Task details: Only one stretch of the records below is wanted: the lines from the one holding "Table 4. Comparison" through the one holding "UV–vis Spectra of". Return it exactly, both ends included.

(Stored data)
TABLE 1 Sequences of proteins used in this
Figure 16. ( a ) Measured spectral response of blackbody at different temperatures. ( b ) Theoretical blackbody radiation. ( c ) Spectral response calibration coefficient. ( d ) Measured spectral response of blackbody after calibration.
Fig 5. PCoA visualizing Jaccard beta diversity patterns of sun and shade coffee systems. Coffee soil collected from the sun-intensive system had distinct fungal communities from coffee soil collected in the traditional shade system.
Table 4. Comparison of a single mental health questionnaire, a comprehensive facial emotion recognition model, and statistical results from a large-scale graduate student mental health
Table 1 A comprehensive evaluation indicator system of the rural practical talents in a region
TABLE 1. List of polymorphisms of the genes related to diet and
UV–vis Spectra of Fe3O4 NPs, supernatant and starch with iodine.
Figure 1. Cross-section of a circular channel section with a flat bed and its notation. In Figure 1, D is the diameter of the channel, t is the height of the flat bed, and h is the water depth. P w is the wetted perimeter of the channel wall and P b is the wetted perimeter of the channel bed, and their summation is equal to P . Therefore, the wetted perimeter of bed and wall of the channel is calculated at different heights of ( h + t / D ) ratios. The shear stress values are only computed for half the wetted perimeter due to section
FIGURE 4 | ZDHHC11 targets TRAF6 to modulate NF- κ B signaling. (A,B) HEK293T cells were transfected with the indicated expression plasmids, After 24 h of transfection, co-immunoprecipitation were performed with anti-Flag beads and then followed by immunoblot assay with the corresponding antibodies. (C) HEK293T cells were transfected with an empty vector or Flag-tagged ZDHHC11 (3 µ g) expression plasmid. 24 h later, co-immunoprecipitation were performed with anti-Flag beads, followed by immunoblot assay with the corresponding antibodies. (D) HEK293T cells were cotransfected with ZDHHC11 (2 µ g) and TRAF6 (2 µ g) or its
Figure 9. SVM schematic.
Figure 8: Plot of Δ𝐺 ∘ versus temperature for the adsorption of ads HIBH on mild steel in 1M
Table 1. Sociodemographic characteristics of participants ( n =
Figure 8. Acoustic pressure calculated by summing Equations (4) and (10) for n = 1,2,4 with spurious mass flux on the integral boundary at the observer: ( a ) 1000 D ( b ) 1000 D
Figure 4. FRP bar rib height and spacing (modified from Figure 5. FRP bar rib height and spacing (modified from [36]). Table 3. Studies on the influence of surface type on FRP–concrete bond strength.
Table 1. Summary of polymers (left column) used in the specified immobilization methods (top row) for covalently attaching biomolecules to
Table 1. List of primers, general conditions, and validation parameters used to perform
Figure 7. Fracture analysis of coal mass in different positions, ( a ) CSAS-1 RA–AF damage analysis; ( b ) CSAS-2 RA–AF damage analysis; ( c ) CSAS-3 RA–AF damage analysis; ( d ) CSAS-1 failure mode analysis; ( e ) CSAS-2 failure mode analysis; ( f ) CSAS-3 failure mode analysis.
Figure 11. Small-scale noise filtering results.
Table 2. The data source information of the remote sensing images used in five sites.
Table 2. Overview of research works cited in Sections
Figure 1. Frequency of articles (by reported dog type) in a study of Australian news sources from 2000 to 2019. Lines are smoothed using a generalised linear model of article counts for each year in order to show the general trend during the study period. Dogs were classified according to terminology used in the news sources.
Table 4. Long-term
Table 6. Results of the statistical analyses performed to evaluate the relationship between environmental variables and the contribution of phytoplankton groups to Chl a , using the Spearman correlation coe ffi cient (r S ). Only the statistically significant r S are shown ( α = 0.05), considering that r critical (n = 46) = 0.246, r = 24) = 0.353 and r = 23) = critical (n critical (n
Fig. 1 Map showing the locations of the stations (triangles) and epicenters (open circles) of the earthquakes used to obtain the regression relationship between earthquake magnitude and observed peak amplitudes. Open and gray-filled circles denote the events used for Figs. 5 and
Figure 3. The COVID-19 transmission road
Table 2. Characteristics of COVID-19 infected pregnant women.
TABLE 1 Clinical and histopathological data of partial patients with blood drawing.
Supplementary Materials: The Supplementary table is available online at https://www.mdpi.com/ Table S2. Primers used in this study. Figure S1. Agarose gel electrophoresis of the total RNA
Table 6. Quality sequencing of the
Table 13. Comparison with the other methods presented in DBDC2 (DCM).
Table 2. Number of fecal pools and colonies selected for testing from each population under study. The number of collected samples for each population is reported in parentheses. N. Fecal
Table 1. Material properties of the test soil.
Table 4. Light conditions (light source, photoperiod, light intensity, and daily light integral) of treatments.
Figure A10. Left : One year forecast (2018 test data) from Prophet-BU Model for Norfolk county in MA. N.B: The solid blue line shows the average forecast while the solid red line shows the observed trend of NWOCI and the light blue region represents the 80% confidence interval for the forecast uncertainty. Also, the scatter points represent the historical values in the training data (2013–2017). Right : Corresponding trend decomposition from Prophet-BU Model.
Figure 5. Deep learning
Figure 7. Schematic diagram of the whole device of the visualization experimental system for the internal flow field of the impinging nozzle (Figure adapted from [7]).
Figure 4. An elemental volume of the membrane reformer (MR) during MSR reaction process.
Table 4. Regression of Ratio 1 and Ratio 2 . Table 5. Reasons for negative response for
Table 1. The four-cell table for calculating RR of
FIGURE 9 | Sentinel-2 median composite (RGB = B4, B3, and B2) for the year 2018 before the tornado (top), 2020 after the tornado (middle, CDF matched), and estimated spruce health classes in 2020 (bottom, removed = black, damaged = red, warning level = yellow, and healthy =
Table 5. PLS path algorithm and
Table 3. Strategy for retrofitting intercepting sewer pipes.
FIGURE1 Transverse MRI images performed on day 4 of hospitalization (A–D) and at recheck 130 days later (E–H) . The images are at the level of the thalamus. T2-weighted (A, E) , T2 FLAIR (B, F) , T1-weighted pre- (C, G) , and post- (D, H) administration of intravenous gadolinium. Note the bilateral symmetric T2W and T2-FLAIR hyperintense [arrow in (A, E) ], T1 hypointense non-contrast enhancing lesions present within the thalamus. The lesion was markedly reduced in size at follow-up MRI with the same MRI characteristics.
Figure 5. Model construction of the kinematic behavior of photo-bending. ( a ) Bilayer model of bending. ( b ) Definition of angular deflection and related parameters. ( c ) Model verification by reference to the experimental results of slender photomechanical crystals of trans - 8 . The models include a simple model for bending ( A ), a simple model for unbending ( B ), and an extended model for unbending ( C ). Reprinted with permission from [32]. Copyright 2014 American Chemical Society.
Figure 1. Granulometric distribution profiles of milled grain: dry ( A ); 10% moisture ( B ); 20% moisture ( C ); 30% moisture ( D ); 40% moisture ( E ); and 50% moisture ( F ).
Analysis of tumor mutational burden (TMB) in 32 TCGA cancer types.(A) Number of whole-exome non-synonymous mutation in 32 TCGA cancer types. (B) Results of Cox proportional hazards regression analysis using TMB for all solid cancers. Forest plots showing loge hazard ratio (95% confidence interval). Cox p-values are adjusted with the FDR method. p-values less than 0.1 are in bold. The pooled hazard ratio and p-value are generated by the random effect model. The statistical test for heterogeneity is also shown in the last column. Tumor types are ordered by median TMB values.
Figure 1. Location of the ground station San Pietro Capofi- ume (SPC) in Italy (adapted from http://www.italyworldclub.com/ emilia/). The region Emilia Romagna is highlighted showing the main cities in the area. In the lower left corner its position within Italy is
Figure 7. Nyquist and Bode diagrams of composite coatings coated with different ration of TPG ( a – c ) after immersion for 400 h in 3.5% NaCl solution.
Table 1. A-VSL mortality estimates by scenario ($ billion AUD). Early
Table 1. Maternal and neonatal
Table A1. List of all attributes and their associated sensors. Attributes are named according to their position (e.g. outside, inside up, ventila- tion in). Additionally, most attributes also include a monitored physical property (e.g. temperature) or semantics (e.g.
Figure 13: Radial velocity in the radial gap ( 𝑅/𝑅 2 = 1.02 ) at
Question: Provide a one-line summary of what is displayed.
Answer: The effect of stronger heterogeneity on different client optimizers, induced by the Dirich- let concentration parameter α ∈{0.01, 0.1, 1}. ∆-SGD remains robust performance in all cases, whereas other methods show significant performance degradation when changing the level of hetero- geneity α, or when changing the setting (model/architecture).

Your solution:
Table 4. Comparison of a single mental health questionnaire, a comprehensive facial emotion recognition model, and statistical results from a large-scale graduate student mental health
Table 1 A comprehensive evaluation indicator system of the rural practical talents in a region
TABLE 1. List of polymorphisms of the genes related to diet and
UV–vis Spectra of Fe3O4 NPs, supernatant and starch with iodine.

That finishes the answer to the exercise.